- Born: John Alonzo Yount 3 July 1935 (age 91) Boone, North Carolina, United States
- Education: Vanderbilt University; Iowa Writers' Workshop;
- Occupations: novelist; academic;
- Spouses: Susan Childe; Deborah Navas;
- Writing career
- Period: 1967–present
- Genre: Novel
- Notable awards: Rockefeller Grant; Guggenheim Fellowship; National Endowment for the Arts Literature Fellowship;

= John Yount (writer) =

American novelist

John Yount (/ˈjʌnt/) (born Boone, North Carolina, 3 July 1935) is an American novelist and academic. He is known for novels including Hardcastle (1980).

==Life==
John Alonzo Yount was born in Boone, North Carolina, on 3 July 1935 to John Luther Yount and Vera née Sherwood. He served in the US Army Medical Corps from 1954 to 1956. His father's family was Lutheran while his mother's was Baptist. His paternal grandfather was a Lutheran pastor. Yount was schooled in Pittsburgh, Pennsylvania, and Columbia, Tennessee. After attending Wake Forest University from 1956 to 1957 (where his friends included Miller Williams and James Whitehead, both later poets), he graduated BA at Vanderbilt University in 1960 and MFA at Iowa State University in 1962, where he attended the Iowa Writers' Workshop.

Yount taught English and Creative Writing at Clemson University and the University of Arkansas. He then taught English at the University of New Hampshire, where he is now Professor Emeritus. At New Hampshire, Yount was a mentor to the novelist John Irving.

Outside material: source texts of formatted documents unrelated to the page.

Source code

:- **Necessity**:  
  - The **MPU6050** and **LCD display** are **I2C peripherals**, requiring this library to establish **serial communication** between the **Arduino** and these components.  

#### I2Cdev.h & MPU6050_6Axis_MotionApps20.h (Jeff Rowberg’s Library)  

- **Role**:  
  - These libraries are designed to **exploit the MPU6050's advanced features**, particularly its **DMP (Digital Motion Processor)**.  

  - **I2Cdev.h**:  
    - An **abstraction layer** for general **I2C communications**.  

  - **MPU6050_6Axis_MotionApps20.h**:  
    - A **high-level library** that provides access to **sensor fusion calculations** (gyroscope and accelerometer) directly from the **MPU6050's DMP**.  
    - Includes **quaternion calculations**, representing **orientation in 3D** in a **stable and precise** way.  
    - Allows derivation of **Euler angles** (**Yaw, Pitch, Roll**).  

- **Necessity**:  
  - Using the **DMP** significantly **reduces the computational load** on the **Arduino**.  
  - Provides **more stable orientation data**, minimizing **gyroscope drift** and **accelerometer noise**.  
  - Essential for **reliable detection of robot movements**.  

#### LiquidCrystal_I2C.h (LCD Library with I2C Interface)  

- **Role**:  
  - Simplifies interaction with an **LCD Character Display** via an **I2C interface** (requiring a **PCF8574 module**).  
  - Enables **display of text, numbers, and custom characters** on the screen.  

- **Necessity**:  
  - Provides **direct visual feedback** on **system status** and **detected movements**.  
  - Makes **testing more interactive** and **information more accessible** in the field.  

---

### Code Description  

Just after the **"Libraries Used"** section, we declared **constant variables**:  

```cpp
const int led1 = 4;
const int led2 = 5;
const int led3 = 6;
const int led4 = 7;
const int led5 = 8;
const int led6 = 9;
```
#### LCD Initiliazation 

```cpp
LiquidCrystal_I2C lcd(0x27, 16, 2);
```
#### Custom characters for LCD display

In Trying to Save Piggy Sneed (1993), Irving remembers Yount as "the first writer I was conscious of as a mentor." Yount recalled: "Other than maybe how to use a semicolon, I never taught him anything of value. … Nor has he to this day ever taken any advice from me, which is probably why he's famous."

In 1957, he married Susan Childe. They divorced in 1986. They have two daughters. He later married fellow author Deborah Navas. In 1995, Yount was described as a Democrat and a Lutheran.

==Reception==
Elmore Leonard named Hardcastle (1980) and Toots in Solitude (1984) "classics of the future." Andre Dubus III calls Yount "a master novelist whom not nearly enough people have had the pleasure of
reading." For Charles Simic, Yount is "[o]ne of the finest writers of prose in this country."

Yount was profiled by James Whitehead for Ploughshares in 1974.

==Recognition==
In 1981, he received a Friends of American Writers award for Hardcastle (1980). He also received grants from the Rockefeller Foundation (1967), the Guggenheim Foundation (1974) and the National Endowment for the Arts (1976).

==Publications==
===Novels===
- Wolf at the Door. 1st ed. Random House, 1967. 2nd ed. Open Road, 2014.
- The Trapper's Last Shot. 1st ed. Random House, 1973. 2nd ed. Open Road, 2014.
- Hardcastle. 1st ed. Richard Marek, 1980. 2nd ed. Southern Methodist University Press, 1992. 3rd ed. Open Road, 2014.
- Toots in Solitude. 1st ed. St. Martin’s/Marek, 1984. 2nd ed. Southern Methodist University Press, 1995. 3rd ed. Open Road, 2014.
- Thief of Dreams. 1st ed. Viking Penguin, 1991. 2nd ed. Southern Methodist University Press, 1994. 3rd ed. Open Road, 2014.
===Review===
"Walker Percy's Funhouse Mirror: More True than Distorted," Chicago Tribune (27 February 1977).